Once both servers are running, you can access the following URLs:

- The backend API will be available at: [http://127.0.0.1:8000](http://127.0.0.1:8000)
- The frontend application will be accessible at: [http://localhost:3000](http://localhost:3000)

## Usage

Upon successful setup, you can access the **DataLoom** interface by opening your browser and navigating to `http://localhost:3000`. The application will allow you to:

- Upload tabular datasets in CSV or Excel formats.
- Perform a variety of data wrangling operations, including data cleaning, transformation, and enrichment.
- Visualize the dataset's structure and apply advanced filters with just a few clicks.
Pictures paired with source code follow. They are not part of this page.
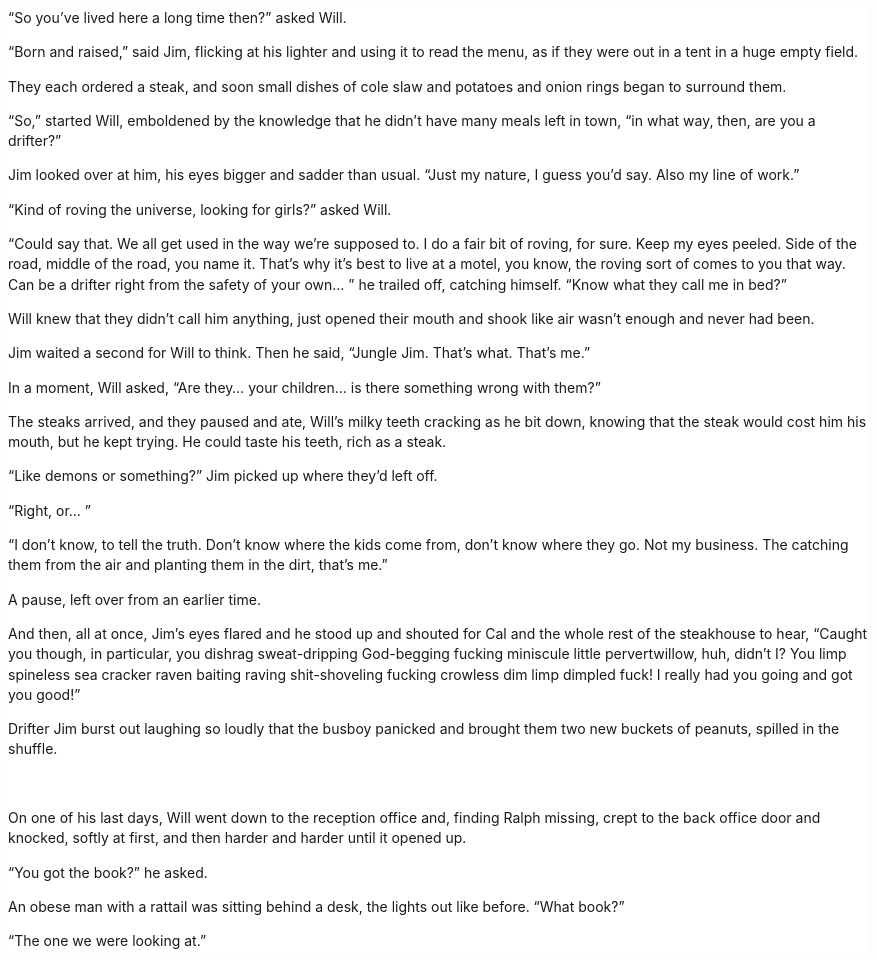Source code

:  “So you’ve lived here a long time then?” asked Will.

 “Born and raised,” said Jim, flicking at his lighter and using it to read the menu, as if they were out in a tent in a huge empty field.

 They each ordered a steak, and soon small dishes of cole slaw and potatoes and onion rings began to surround them.

 “So,” started Will, emboldened by the knowledge that he didn’t have many meals left in town, “in what way, then, are you a drifter?”

 Jim looked over at him, his eyes bigger and sadder than usual. “Just my nature, I guess you’d say. Also my line of work.”

 “Kind of roving the universe, looking for girls?” asked Will.

 “Could say that. We all get used in the way we’re supposed to. I do a fair bit of roving, for sure. Keep my eyes peeled. Side of the road, middle of the road, you name it. That’s why it’s best to live at a motel, you know, the roving sort of comes to you that way. Can be a drifter right from the safety of your own… ” he trailed off, catching himself. “Know what they call me in bed?”

 Will knew that they didn’t call him anything, just opened their mouth and shook like air wasn’t enough and never had been.

 Jim waited a second for Will to think. Then he said, “Jungle Jim. That’s what. That’s me.”

 In a moment, Will asked, “Are they… your children… is there something wrong with them?”

 The steaks arrived, and they paused and ate, Will’s milky teeth cracking as he bit down, knowing that the steak would cost him his mouth, but he kept trying. He could taste his teeth, rich as a steak.

 “Like demons or something?” Jim picked up where they’d left off.

 “Right, or… ”

 “I don’t know, to tell the truth. Don’t know where the kids come from, don’t know where they go. Not my business. The catching them from the air and planting them in the dirt, that’s me.”

 A pause, left over from an earlier time.

 And then, all at once, Jim’s eyes flared and he stood up and shouted for Cal and the whole rest of the steakhouse to hear, “Caught you though, in particular, you dishrag sweat-dripping God-begging fucking miniscule little pervertwillow, huh, didn’t I? You limp spineless sea cracker raven baiting raving shit-shoveling fucking crowless dim limp dimpled fuck! I really had you going and got you good!”

 Drifter Jim burst out laughing so loudly that the busboy panicked and brought them two new buckets of peanuts, spilled in the shuffle.

  

 On one of his last days, Will went down to the reception office and, finding Ralph missing, crept to the back office door and knocked, softly at first, and then harder and harder until it opened up.

 “You got the book?” he asked.

 An obese man with a rattail was sitting behind a desk, the lights out like before. “What book?”

 “The one we were looking at.”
The GUI is designed to make data manipulation accessible for non-technical users while still offering advanced features for more experienced users. The backend handles the heavy lifting, ensuring the frontend remains responsive and easy to navigate.

## Contributing

We welcome contributions from the open-source community. If you'd like to contribute to **DataLoom**, please follow these steps:

1. **Fork the repository**: Create a personal copy of the repository.
2. **Create a new branch**: For any new features or bug fixes, create a new branch from `main`.
3. **Make your changes**: Implement your changes, ensuring they align with the project's coding standards.
4. **Commit your changes**: Write clear, concise commit messages to describe your changes.
5. **Push your changes**: Push your changes to your forked repository.
6. **Create a pull request**: Open a pull request (PR) from your branch to the main repository.

Please ensure your contributions are well-documented and include relevant tests if applicable.

## License

**DataLoom** is licensed under the Apache License 2.0. You can view the full license details in the [LICENSE](LICENSE) file.

## Acknowledgments

We would like to express our gratitude to the open-source community and all contributors who have made **DataLoom** possible. This project would not be the same without your support and expertise.

We also extend special thanks to the developers and researchers behind the underlying libraries and technologies, including **FastAPI**, **React.js**, and **Python Pandas**, which power the data wrangling and user interface functionalities.